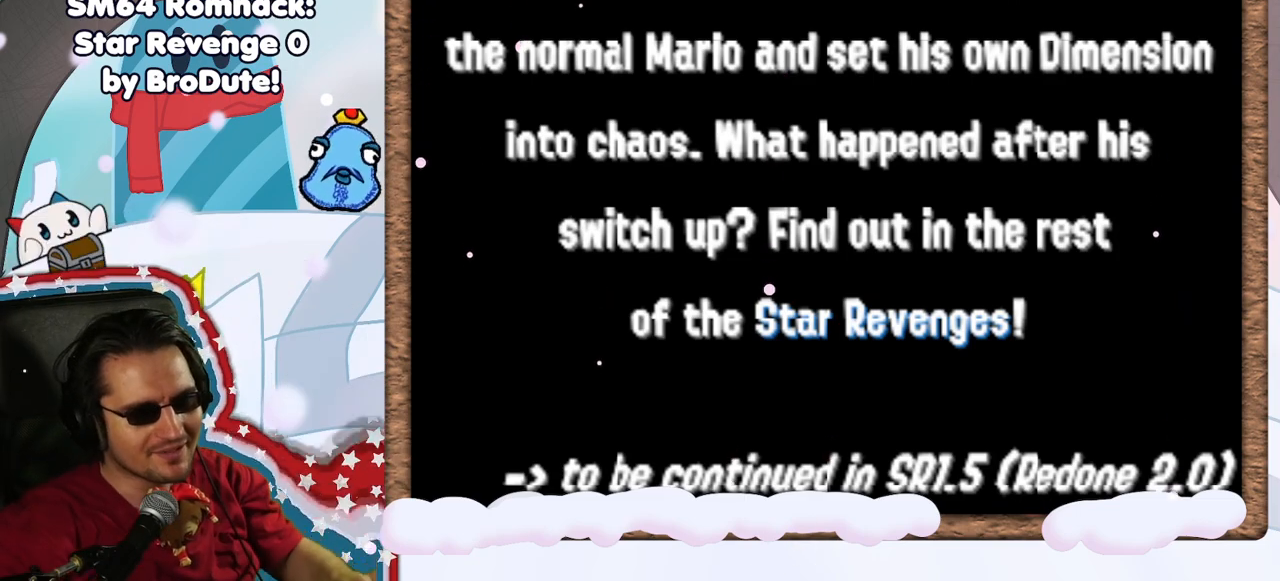
{"dt_ms": 500, "buttons": [], "left_stick": "center", "events": []}
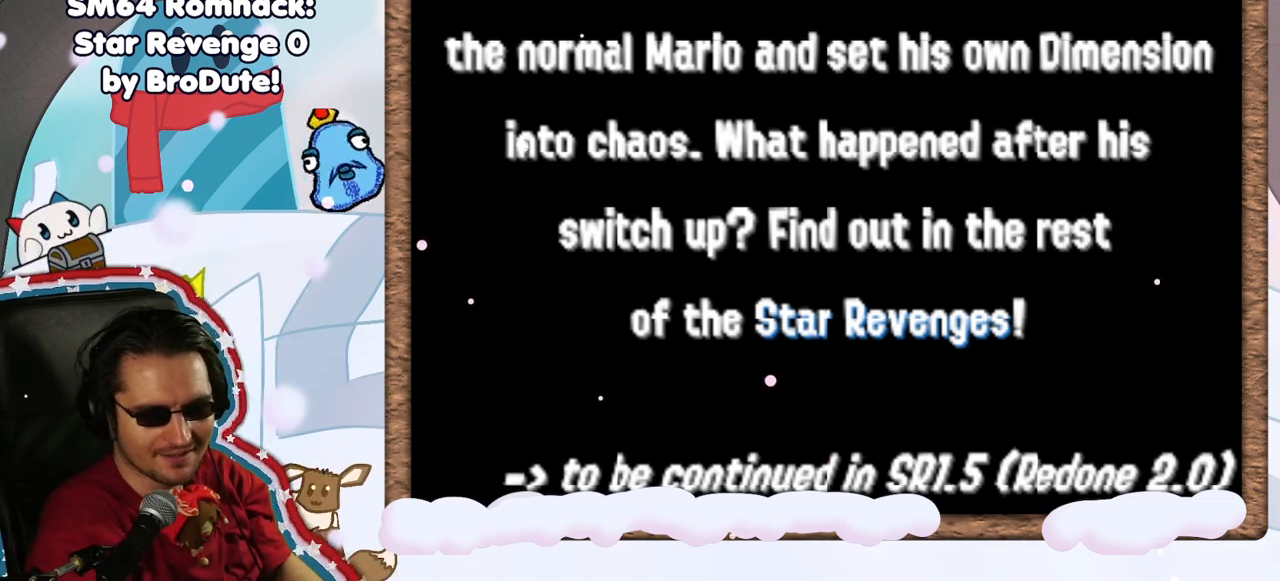
{"dt_ms": 500, "buttons": [], "left_stick": "center", "events": []}
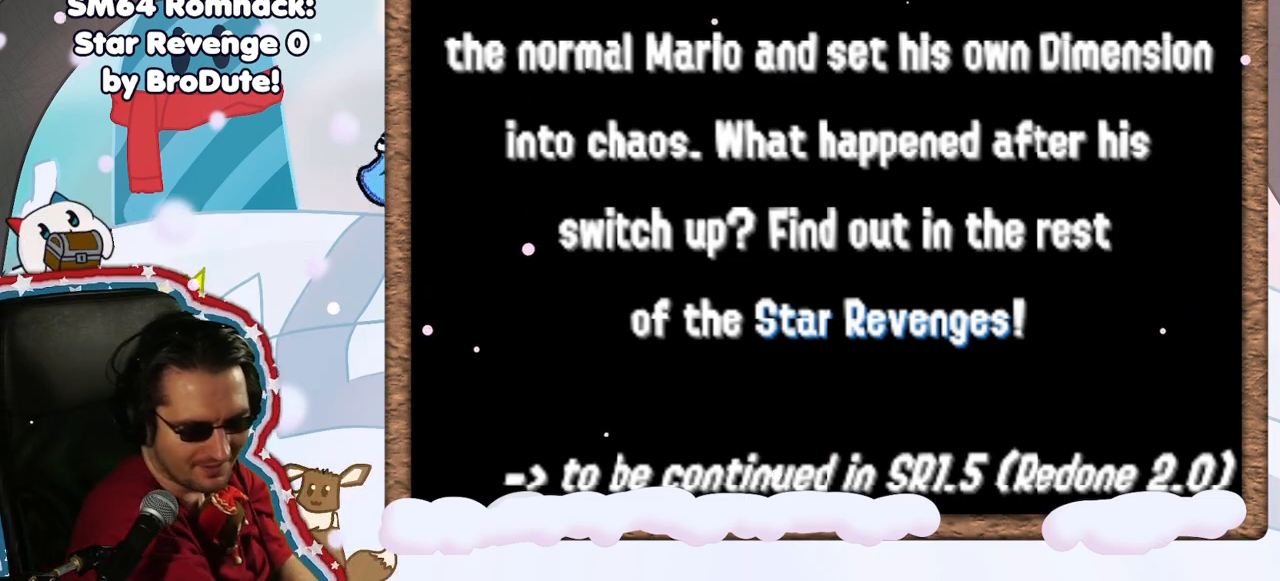
{"dt_ms": 500, "buttons": [], "left_stick": "center", "events": []}
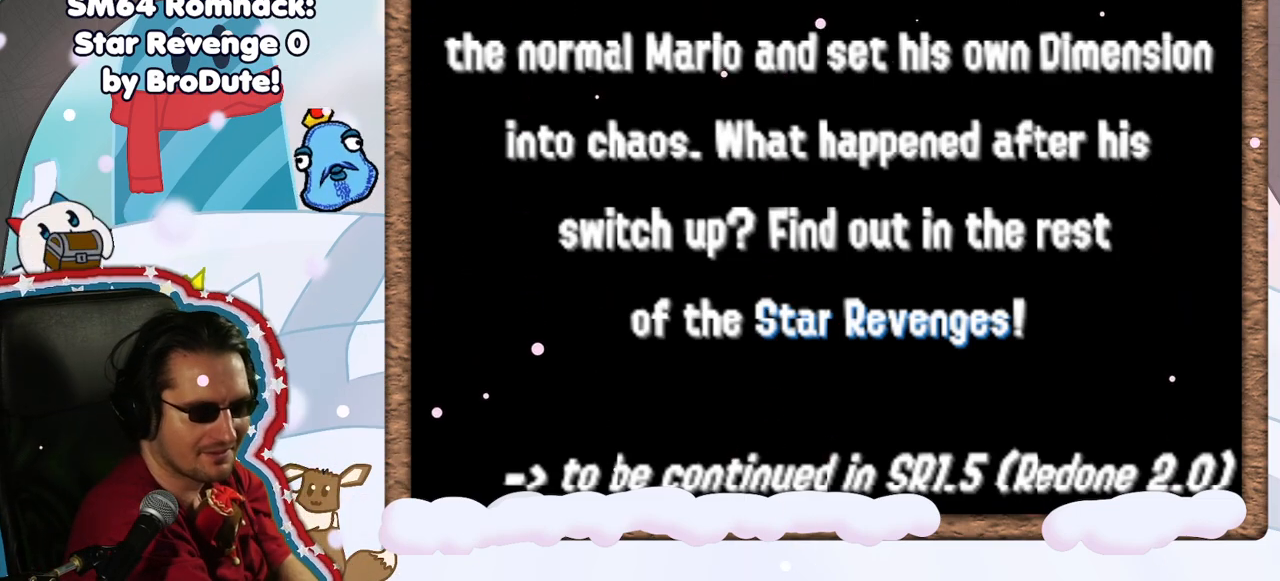
{"dt_ms": 500, "buttons": [], "left_stick": "center", "events": []}
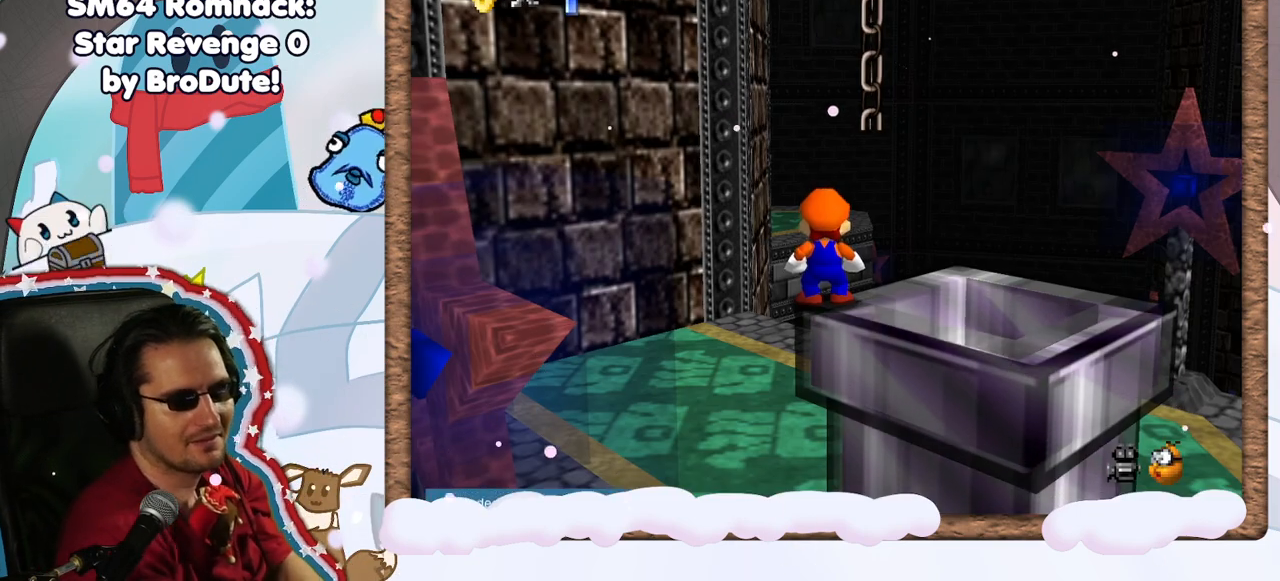
{"dt_ms": 500, "buttons": [], "left_stick": "center", "events": []}
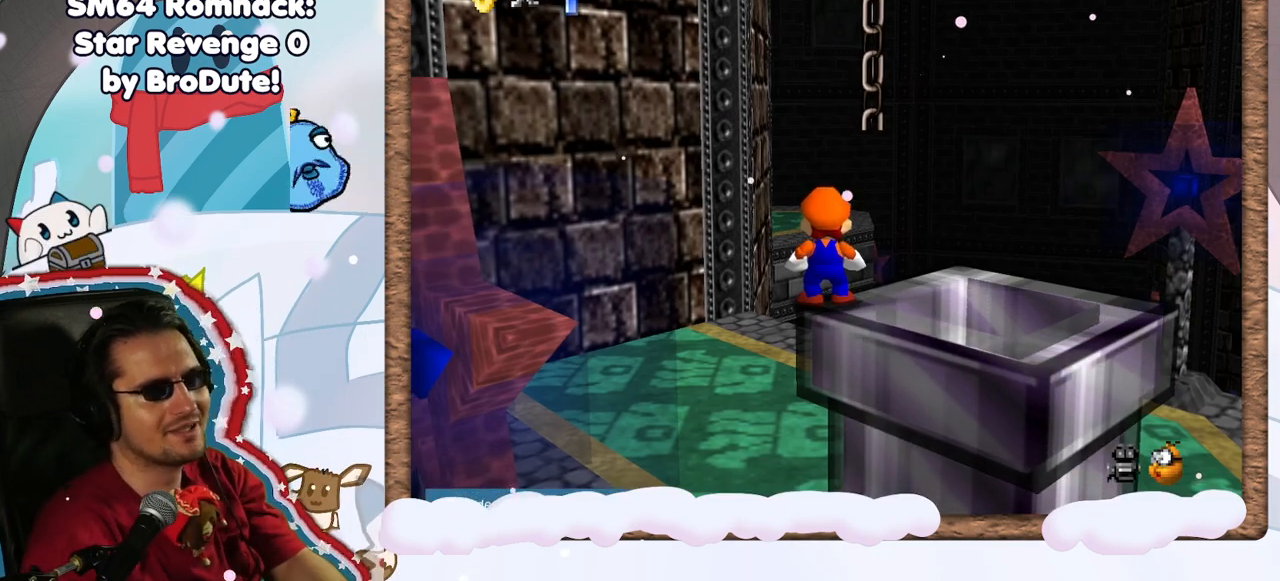
{"dt_ms": 1000, "buttons": [], "left_stick": "center", "events": [[500, "B", "down"], [567, "B", "up"], [833, "C_RIGHT", "down"], [967, "C_RIGHT", "up"]]}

┄┄┄┄┄┄┄┄┄┄

Your instructions -
Before printing anything, remove the pictures; then print all the records exactly.

Answer area -
{"dt_ms": 500, "buttons": [], "left_stick": "center", "events": []}
{"dt_ms": 500, "buttons": [], "left_stick": "center", "events": []}
{"dt_ms": 500, "buttons": [], "left_stick": "center", "events": []}
{"dt_ms": 500, "buttons": [], "left_stick": "center", "events": []}
{"dt_ms": 500, "buttons": [], "left_stick": "center", "events": []}
{"dt_ms": 1000, "buttons": [], "left_stick": "center", "events": [[500, "B", "down"], [567, "B", "up"], [833, "C_RIGHT", "down"], [967, "C_RIGHT", "up"]]}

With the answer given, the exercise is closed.